Media deregulation by both Republicans and Democrats have added in hastening the formation of media conglomerates. When the Fairness Doctrine was introduced in 1949, it required broadcasters to give equal time to conservatives and liberals, or two sides of an issue that held public importance. President Ronald Reagan would eliminate the Fairness Doctrine in 1987 in addition to extending television station licenses from three to five years, and expanded the number of television stations any one entity could own from seven to twelve. With the Fairness Doctrine a thing of the past, the road to Fox News and conservative talk radio was paved. President Bill Clinton accelerated media conglomerates in 1996 when he signed the Telecommunications Act of 1996 eliminating the 40-station ownership cap and opened up media cross-ownership.
We can see within these media conglomerates that there is a healthy dose of cynicism and disrespect for us, the audience, or rather, their product. Legacy media is not prepared for this current moment because that was never the goal in the first place. Media ownership is not interested in public welfare over their own interests. Otherwise, they would not continue expanding their conglomerates and monopolies that control the flow of information we are or are not receiving. Media conglomerates have now made data harvesting the cornerstone of their business models. It’s a new way for them to manipulate us and discriminate against us.
If we’re going to have a conversation about dismantling systemic oppression, then we need to have an earnest conversation about media conglomerates. If we want a media to truly see that Black Lives have always mattered, then we need to have a robust, independent media that isn’t controlled by interests looking to commodify a social movement without making any substantial changes to their company’s infrastructure. Amazon might have a #BlackLivesMatter banner splashed across its Prime Video page, but they’re spending billions on advertisements without providing their employees, 26.5 percent of whom are Black, with living wages or safe working conditions during COVID.

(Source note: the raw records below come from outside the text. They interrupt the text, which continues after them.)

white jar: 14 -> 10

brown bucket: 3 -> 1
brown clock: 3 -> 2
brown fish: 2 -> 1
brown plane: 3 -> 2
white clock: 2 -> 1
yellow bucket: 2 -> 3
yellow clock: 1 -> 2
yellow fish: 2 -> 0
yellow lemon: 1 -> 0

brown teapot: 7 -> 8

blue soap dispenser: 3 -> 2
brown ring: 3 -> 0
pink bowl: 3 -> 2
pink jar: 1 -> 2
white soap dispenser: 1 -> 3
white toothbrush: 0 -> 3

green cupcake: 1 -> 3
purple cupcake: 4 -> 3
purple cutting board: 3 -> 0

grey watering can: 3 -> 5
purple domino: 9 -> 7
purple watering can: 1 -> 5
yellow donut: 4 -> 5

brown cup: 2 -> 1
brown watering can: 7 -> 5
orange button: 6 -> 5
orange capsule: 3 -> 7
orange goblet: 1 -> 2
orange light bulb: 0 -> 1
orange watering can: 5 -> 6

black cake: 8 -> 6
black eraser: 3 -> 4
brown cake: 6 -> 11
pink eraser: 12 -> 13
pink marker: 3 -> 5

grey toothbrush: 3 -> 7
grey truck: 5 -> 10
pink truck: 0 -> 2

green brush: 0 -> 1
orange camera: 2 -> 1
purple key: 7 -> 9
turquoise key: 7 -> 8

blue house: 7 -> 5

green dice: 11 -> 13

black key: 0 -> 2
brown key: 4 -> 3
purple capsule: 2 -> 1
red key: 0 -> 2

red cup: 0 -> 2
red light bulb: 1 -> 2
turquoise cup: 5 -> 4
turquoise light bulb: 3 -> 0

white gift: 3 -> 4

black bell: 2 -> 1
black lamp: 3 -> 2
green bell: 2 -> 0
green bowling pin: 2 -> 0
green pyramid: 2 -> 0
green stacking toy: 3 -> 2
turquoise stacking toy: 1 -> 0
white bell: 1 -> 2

If we’re going to examine institutions that have shown not to have our best interests in mind, like local governments that flood our drinking waters with lead, or police that execute us in public, then we must also look at media conglomerates that manufacture our consent. We need to admit that many of these institutions are functioning just as they were constructed: to put profit of wealthy white men above public health and safety. We need the will and the policy to dismantle these dangerous institutions.